> **Reading text**
----

With a bye week scheduled for Week 8, it's possible that Cutler only misses three games. However given the requirements of the positions and the nature of the injury, don't be surprised if its closer to four or five games. Josh McCown will take over at quarterback and should benefit from an extra week of preparation. However the Bears head into Lambeau Field for a Monday night matchup against the Packers in Week 9 making it hard to have much confidence in his fantasy value.
The Buccaneers are preparing for Martin to miss the remainder of the season with a torn labrum in his left shoulder. The labrum is a fibrocartilaginous ring that stabilizes the glenohumeral joint, the primary joint of the shoulder. The glenohumeral joint is a ball-and-socket joints and resembles a golf ball sitting on a tee. The head of the upper arm bone acts as the golf ball sitting in the "tee", the glenoid fossa of the scapula. The ball (humerus) can freely pivot on the tee (glenoid fossa) allowing for a large degree of motion thanks to fortification provided by the labrum and surrounding ligaments and musculature.
Unfortunately the labrum can be torn, often after the shoulder is hit with a sizeable force that jars the humeral head. Labral tears are extremely painful and can lead to chronic instability in the shoulder. Treatment for this type of injury depends on the pattern of tearing and the degree of instability. If rest and rehabilitation do not aid in recovery then arthroscopic surgery is often required.
Tampa is hoping an extended rest and vigorous rehab can allow Martin to return this season. For a guy that is nicknamed the Muscle Hamster this could be a possibility, as a key component of rehab will be increasing the strength in the muscles surrounding the shoulder. Doing so will add stability to the compromised joint and help make up for the damaged labrum. The Buccaneers plan on evaluating him in several weeks and determining his final fate. Rookie Mike James assumes the role as feature back and Brian Leonard should also see an increase in workload. Stash Martin for the immediate future but be quick to move on if the team opts to shut him down for good.

----

> **Extracted material**
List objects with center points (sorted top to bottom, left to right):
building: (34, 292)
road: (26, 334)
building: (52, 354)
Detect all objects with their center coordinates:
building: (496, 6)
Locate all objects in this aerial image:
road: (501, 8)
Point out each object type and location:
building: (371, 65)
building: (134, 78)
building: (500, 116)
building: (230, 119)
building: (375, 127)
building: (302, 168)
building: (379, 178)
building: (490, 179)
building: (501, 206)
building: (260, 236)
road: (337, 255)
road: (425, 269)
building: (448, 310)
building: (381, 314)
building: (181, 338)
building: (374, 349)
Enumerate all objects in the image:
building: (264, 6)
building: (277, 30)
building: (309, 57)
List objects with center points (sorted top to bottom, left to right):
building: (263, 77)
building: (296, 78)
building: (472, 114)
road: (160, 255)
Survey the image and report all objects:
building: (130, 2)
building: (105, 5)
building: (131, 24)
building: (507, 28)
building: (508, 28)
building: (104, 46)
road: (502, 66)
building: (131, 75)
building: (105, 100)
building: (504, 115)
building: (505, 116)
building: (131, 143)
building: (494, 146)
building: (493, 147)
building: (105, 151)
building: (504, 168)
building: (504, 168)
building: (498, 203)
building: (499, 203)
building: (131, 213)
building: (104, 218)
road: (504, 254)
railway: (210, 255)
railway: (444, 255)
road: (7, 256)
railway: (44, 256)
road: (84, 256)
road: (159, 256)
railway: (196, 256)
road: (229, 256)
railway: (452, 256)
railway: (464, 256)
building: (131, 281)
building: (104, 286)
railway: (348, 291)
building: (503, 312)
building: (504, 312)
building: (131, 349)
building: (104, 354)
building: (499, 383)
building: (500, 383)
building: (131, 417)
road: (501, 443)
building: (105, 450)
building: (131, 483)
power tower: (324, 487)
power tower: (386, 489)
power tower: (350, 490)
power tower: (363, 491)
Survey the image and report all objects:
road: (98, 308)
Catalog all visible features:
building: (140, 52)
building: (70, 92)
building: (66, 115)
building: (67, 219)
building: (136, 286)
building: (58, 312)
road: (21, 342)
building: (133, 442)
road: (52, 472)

----

> **Problems to solve**
[A] Rewrite the paragraph of the injury text that begins "Unfortunately the labrum can be torn" as a short list, keeping its main facts.
[B] Answer these questions using the injury text.
(i) In which week do the Bears have a bye?
(ii) What injury does Martin have?
(iii) What is Martin's nickname?
[C] Carry the injury text forward from its last sentence.
The material has no role in any of this.

> **Task results**
[A]
- The labrum can tear, often when a sizeable force hits the shoulder and jars the humeral head.
- Labral tears are extremely painful and can cause chronic shoulder instability.
- Treatment depends on the tearing pattern and the degree of instability.
- If rest and rehabilitation don't help, arthroscopic surgery is often required.

[B]
(i) Week 8
(ii) A torn labrum in his left shoulder
(iii) The Muscle Hamster

[C]
Brian Cushing: The Texans linebacker will see his season prematurely end for a second straight year. After suffering a torn ACL in his left knee last season, Cushing will miss the remainder of this year with a fractured fibula and torn lateral collateral ligament (LCL). Fortunately his surgically repaired ACL remains intact and no additional work will be required.
Jermichael Finley: Finley has been shutdown indefinitely after suffering a scary injury on Sunday. The tight end suffered a spinal cord contusion and was removed from the field on a stretcher. Finley has regained all motion and feeling in his extremities. Following an injury of the magnitude, football is no longer the primary focus and insuring overall health and quality of life is fundamental. Finley will be allotted as much time as needed to make sure he can play again and no timeline has been established.
Arian Foster: The Texans will hope a much-needed week off will allow Foster to overcome a mild hamstring strain. However considering he has managed hamstring issues in the past as well as a calf strain this preseason, it would be smart to downgrade him until he proves he's close to 100 percent.
Michael Vick: The Eagles will once again turn to Vick after the speedy quarterback was sidelined for two weeks with a hamstring strain. The decision was an easy one as backup Nick Foles sustained a concussion in the team's loss to Dallas and looked erratic before the injury. Vick remains what he always has been, the best example of a high-risk, high-reward fantasy option.